--- WORK INSTRUCTIONS ---
Look through the records and copy each line with the string "percentage" in it.

--- DATA IN THIS EXERCISE ---
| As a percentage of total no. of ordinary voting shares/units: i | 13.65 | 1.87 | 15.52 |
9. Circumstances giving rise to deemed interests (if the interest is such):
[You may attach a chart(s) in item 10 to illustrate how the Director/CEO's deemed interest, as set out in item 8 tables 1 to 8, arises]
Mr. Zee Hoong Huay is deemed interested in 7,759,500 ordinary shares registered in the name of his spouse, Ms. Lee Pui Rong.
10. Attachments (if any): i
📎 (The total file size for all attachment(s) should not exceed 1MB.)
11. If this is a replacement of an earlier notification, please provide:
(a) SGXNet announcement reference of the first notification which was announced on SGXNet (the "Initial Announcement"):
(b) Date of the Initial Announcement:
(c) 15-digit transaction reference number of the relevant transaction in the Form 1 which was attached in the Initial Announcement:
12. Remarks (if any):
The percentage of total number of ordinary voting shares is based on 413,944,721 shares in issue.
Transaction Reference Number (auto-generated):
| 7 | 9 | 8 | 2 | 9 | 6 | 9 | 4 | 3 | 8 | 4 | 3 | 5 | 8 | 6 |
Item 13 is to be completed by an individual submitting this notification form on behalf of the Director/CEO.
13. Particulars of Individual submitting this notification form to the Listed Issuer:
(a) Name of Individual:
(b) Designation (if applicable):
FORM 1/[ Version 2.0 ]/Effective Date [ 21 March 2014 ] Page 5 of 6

--- RESPONSE ---
| As a percentage of total no. of ordinary voting shares/units: i | 13.65 | 1.87 | 15.52 |
The percentage of total number of ordinary voting shares is based on 413,944,721 shares in issue.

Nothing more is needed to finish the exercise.